Une base logistique pour une quarantaine de chauffeurs près de Vesoul
C’est justement dans ce deuxième temps de l’enquête qu’est découvert le quartier général de ces chauffeurs routiers. Elle est située à Quincey (Haute-Saône). Une « base logistique » improvisée pour cette quarantaine de conducteurs de poids lourds : des « victimes » de ce système, selon les mots du magistrat. Il s’agit à la fois du lieu de vie des chauffeurs, et du lieu d’entretien et de réparation des camions.
Les enquêteurs découvrent à cette occasion les conditions de vie vétustes, dans lesquelles vivent ces travailleurs. « Bungalows qui s’affaissent, infiltrations d’eau, odeurs persistantes d’égout et moisissures », rappelle le procureur de la République de Vesoul.
En même temps, les enquêteurs continuent l’analyse et l’exploitations des documents papier et numérique saisis, lors des perquisitions de mars 2018. Ils continuent aussi à recueillir des témoignages en France, mais aussi en Pologne et en Slovaquie.
Des interpellations en série
L’ensemble de ces actes d’enquête aboutit à l’interpellation de dix personnes, au total. Elles ont lieu dès le mardi 16 mars. Deux jours plus tard, deux dirigeants des sociétés étrangères sont mis en examen et placées sous contrôle judiciaire, par le juge d’instruction. Il s’agit de Polonais d’une quarantaine d’années. Ces personnes ont répondu à la convocation des enquêteurs, avant leur placement en garde à vue et leur présentation au juge d’instruction.
Trois cadres régionaux des deux sociétés françaises impliqués ont été eux aussi présentés au juge d’instruction, vendredi 19 mars. Fait extrêmement rare, l’un d'entre eux a été placé en détention provisoire à la maison d’arrêt de Vesoul. Une décision qui « montre l’ampleur du système mis en place », insiste Emmanuel Dupic.
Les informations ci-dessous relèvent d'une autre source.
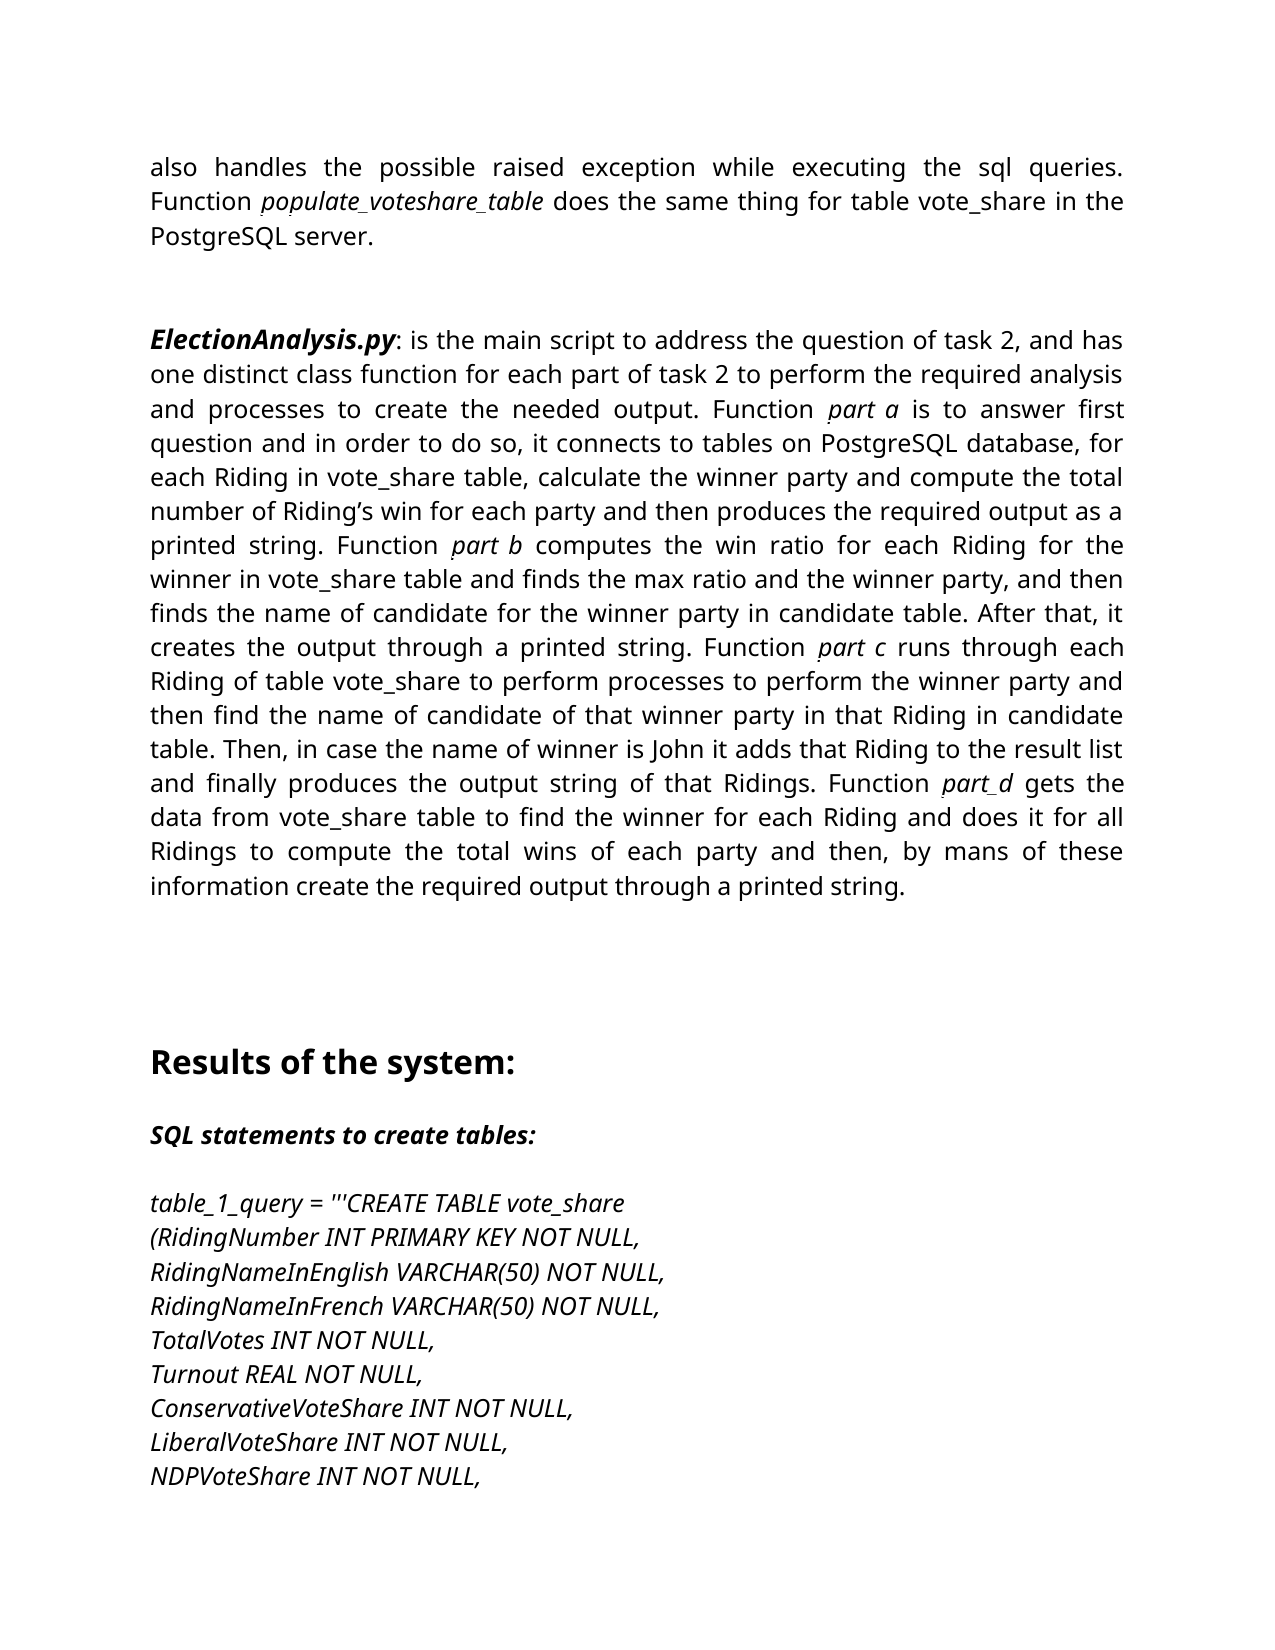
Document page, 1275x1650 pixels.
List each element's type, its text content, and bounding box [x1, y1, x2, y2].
Quatre autres cadres sont, en outre, placés en garde à vue, ce vendredi 19 mars. Il s’agit de donneurs d’ordres des transporteurs français. Ces personnes étaient basées dans des filiales françaises à Vesoul (Haute-Saône), Mulhouse (Haut-Rhin) et Paris. Toutes doivent être présentées au juge d’instruction, samedi 20 mars. Une cinquième personne, positive au coronavirus, doit être entendue plus tard.
Un préjudice important pour l’URSSAF, près de 800.000 euros
Cette fraude présumée entraîne un préjudice important, pour les organismes chargés de la gestion des cotisations sociales. C’est le cas de l’Urssaf. L’emploi illégal de 35 chauffeurs, entre 2015 et 2018, a en effet entraîné « en région Franche-Comté, un préjudice estimé de 800.000 euros », selon le chef adjoint de l’Office central de lutte contre le travail illégal. Les responsables présumés de ces prêts de main d’oeuvre illégaux risquent quant à eux jusqu’à 3 ans de prison et 45.000 euros. Les entreprises, si leurs culpabilités sont elles aussi établies, risquent une amende pouvant s’élever à 225.000 euros.